Thursday, April 13, 2017

Two African offerings at the Hong Kong International Film Festival (film reviews)

It's that time of the year... ;b
Mimosas (Morocco-Spain-France-Qatar, 2016)
- Screening as part of the HKIFF's Global Visions program
- Oliver Laxe, director and co-scriptwriter (with Santiago Fillol)
- Starring: Ahmed Hammoud, Shakib Ben Omar, Said Aagli
As I watched what its director has described as a "religious western" shot for the most part in Morocco's Atlas Mountains, I got to thinking how alien -- not just foreign -- so much of it looked and felt; with quite a few of the plot developments and story segues in French-born, Morocco-based filmmaker Oliver Laxe's Mimosas being far less predictable than those found in many a Hollywood sci-fi blockbuster.  An experimental work which at times seems ethnographic in character and at others like it's going to be a more rugged version of hiking drama Wild before venturing onto truly unknown territory, it appears to depict stories taking place on different plains (and perhaps even time frames) linked together by the presence in them of a couple of characters. 

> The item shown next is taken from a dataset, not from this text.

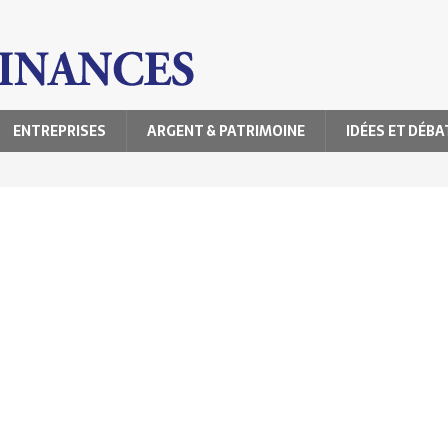
ENTREPRISES
ARGENT & PATRIMOINE
IDÉES ET DÉBA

In a recognizably contemporary setting, a young believer (Shakib Ben Omar plays a character who shares the same first name as him) said to have baraka (be blessed) is given an unusual assignment by a man who regularly hires men to drive taxis on a day to day basis.  In other scenes that look like they may have been set before the onset of the modern era but are timeless enough that they also could conceivably take place in the present day, an elderly sheikh's ragtag caravan attempts to wind its way through and over the forbidding Atlas Mountains to the town where his ancestral resting place lies.        

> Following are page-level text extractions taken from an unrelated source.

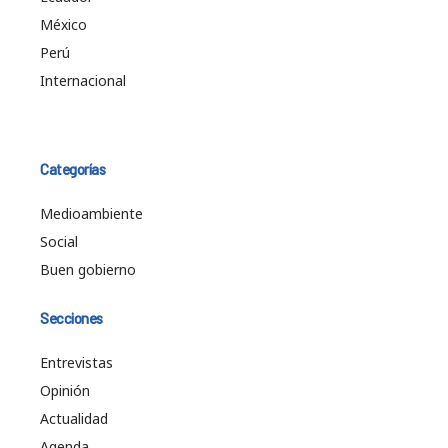
México
Perú
Internacional
Categorías
Medioambiente
Social
Buen gobierno
Secciones
Entrevistas
Opinión
Actualidad
Agenda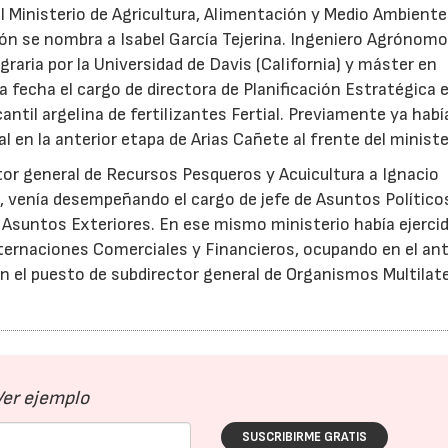
 Ministerio de Agricultura, Alimentación y Medio Ambient
ión se nombra a Isabel García Tejerina. Ingeniero Agrónomo
aria por la Universidad de Davis (California) y máster en
echa el cargo de directora de Planificación Estratégica 
antil argelina de fertilizantes Fertial. Previamente ya habí
 en la anterior etapa de Arias Cañete al frente del ministe
r general de Recursos Pesqueros y Acuicultura a Ignacio
, venía desempeñando el cargo de jefe de Asuntos Políticos
e Asuntos Exteriores. En ese mismo ministerio había ejerci
ternaciones Comerciales y Financieros, ocupando en el an
ón el puesto de subdirector general de Organismos Multilat
Ver ejemplo
SUSCRIBIRME GRATIS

After the sheikh ends up dying in the mountains, two of the party are charged with the task of taking the deceased's body over to Sijilmassa for a proper burial.  At least one of this pair is less than whole-hearted in his embrace of this assignment but after Ahmed (Ahmed Hammoud) and Said (Said Aagli) are joined by a mysterious stranger who describes himself as a shepherd, they find themselves being shepherded along by the fellow (who turns out to be none other than Shakib) into pitting their lives against natural and other obstacles to do what the more religious of the crew consider to be the right thing.  
The Screen Daily critic who viewed it at Cannes -- where Oliver Laxe came away with the Critics Week Grand Prize -- opined that Mimosas would prove "mesmerising for some, perplexing for others".  For this (re)viewer, the film actually proved to be a bit of both.  Intriguing and posing a number of questions (including, it would seem, about spirituality), its then declines to provide plausible -- or, at least, easy -- answers in a way that ends up frustrating but also impressing somewhat too!      

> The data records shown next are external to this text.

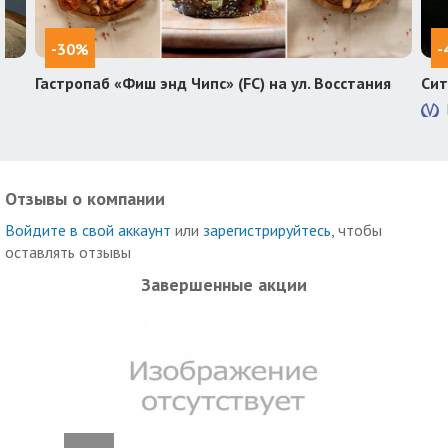
-30%
-
Гастропаб «Фиш энд Чипс» (FC) на ул. Восстания
Сит
Отзывы о компании
Войдите в свой аккаунт
или
зарегистрируйтесь
, чтобы
оставлять отзывы
Завершенные акции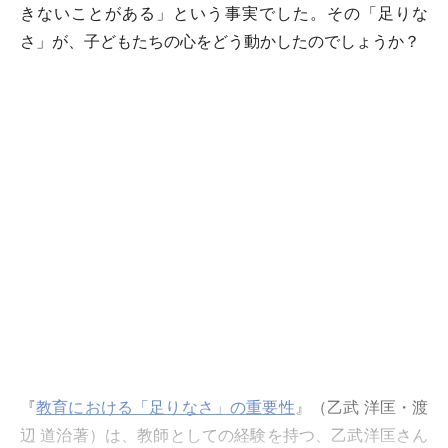
きないことがある」という事実でした。その「足りな
さ」が、子どもたちの心をどう動かしたのでしょうか？
『
教育における「足りなさ」の重要性
』（乙武 洋匡・渡
辺 道治著）は、教師としての経験を持つ、乙武洋匡さん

My rating for this film: 7.0
Hissein Habré, A Chadian Tragedy (Chad-Senegal-France, 2016)
- Screening as part of the HKIFF Reality Bites program
- Mahamat-Saleh Haroun, director and narrator
- With Clément Abaïfouta and other members of the Association of the Victims of the Crimes of the Hissène Habré Regime
Six years ago at the Hong Kong International Film Festival, I saw my first film from Chad.  The Screaming Man was directed by Mahamat-Saleh Haroun.  And the same filmmaker is at the helm -- and serves as narrator -- for a documentary about the thousands of people tortured and killed by a little known African despot’s repressive regime, that has a number of the victims giving moving witness by way of their words but also the condition of their bodies.   
Hissein Habré ruled Chad from 1982 to 1990.  Brought into power with the support of the USA and France, he went into exile in Senegal after he was deposed, leaving behind so many ruined lives as well as dead bodies buried in mass graves.  The dead can't speak and some of the survivors can barely do so.  But those who are able to do so in Hissein Habré, A Chadian Tragedy manage to very powerfully convey the trauma they suffered in prisons where terrible evil took place and wherever else Habre's secret police went.
It will be hard to forget some of the stories and details offered up in this documentary.  Also memorable are the people who bore witness on the film: individuals like Clément Abaïfouta, the articulate former prisoner who co-founded the Association of the Victims of the Crimes of the Hissein Habré Regime, and others such as the woman who channeled her anger at having been imprisoned and mistreated into becoming an officer in the rebel army, the once wealthy sugar trader so malnourished in prison that he is now suffering from brain dramage and has difficulties walking, and the man who had terrible things done to him but told of seeing the results of even worse things having been perpetrated to similarly innocent people.
The Hong Kong International Film Festival's program notes include the following: "Habré was finally convicted in Senegal in 2016: this film indicts us for not caring then -- or perhaps now?"  Sadly, in view of there being just 15 people (including myself) in the audience for the (admittedly weekday afternoon) HKIFF screening I attended yesterday of Hissein Habré, A Chadian Tragedy, it does appear to be the case that many folks are guilty as charged.